Collected data:
********************

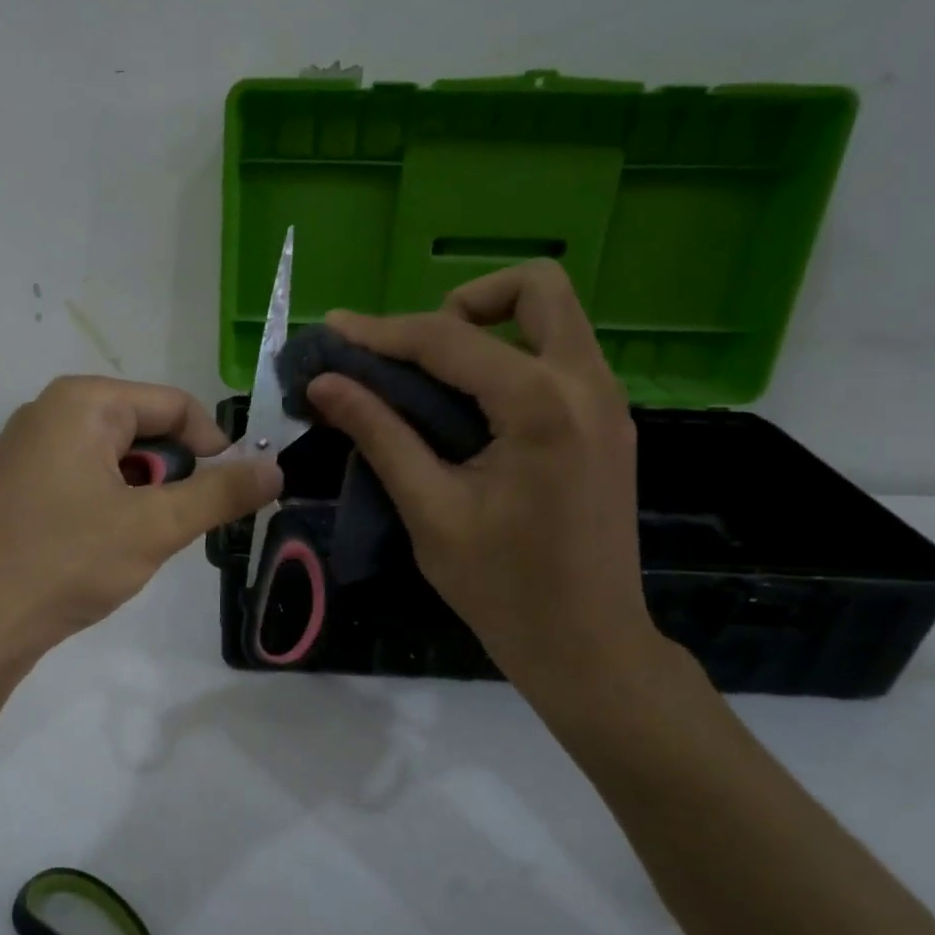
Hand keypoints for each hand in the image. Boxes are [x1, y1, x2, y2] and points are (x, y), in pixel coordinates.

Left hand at [0, 376, 280, 661]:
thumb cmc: (66, 562)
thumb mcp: (155, 527)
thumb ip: (221, 494)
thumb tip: (276, 469)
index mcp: (83, 401)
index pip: (175, 405)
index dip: (214, 446)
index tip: (232, 491)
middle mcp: (49, 410)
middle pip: (143, 427)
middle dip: (171, 473)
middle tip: (175, 524)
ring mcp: (25, 446)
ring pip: (113, 455)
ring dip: (141, 492)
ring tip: (136, 539)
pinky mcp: (13, 481)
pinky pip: (81, 474)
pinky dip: (107, 501)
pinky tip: (99, 544)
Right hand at [304, 262, 658, 699]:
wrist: (588, 645)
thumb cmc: (503, 588)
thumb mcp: (429, 510)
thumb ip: (379, 434)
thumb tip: (325, 384)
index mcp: (542, 406)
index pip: (449, 340)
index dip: (383, 331)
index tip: (334, 329)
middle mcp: (588, 385)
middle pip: (536, 288)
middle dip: (466, 303)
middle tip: (417, 352)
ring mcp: (608, 403)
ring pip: (554, 319)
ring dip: (490, 328)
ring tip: (434, 380)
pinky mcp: (608, 424)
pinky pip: (559, 358)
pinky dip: (510, 359)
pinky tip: (471, 410)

********************

*ACTIVITY*. The entries above should be retyped word for word, with all pictures omitted.

*TASK RESPONSE*.
Hand keypoints for each hand in the image. Boxes are [x1, y1, x2, y2] and points are (x, y), in pixel coordinates.

Left hand at [0, 376, 280, 661]:
thumb cmc: (66, 562)
thumb mcp: (155, 527)
thumb ip: (221, 494)
thumb tip: (276, 469)
index mcp: (83, 401)
index pip: (175, 405)
index dip: (214, 446)
index tip: (232, 491)
middle mcp: (49, 410)
middle pip: (143, 427)
middle dip: (171, 473)
middle tip: (175, 524)
ring mcp: (25, 446)
ring pip: (113, 455)
ring dip: (141, 492)
ring tip: (136, 539)
pinky mcp: (13, 481)
pinky pip: (81, 474)
pinky dip: (107, 501)
pinky tip: (99, 544)
Right hand at [304, 262, 658, 699]:
wrist: (588, 645)
thumb cmc: (503, 588)
thumb mcp: (429, 510)
thumb ip: (379, 434)
thumb tip: (325, 384)
index mcp: (542, 406)
index pip: (449, 340)
index dip: (383, 331)
index tip: (334, 329)
middle mcp: (588, 385)
middle pip: (536, 288)
middle dip: (466, 303)
middle tip: (417, 352)
ring mcp: (608, 403)
ring pip: (554, 319)
ring dip: (490, 328)
ring tip: (434, 380)
pinky mcp: (608, 424)
pinky pip: (559, 358)
pinky dip: (510, 359)
pinky tip: (471, 410)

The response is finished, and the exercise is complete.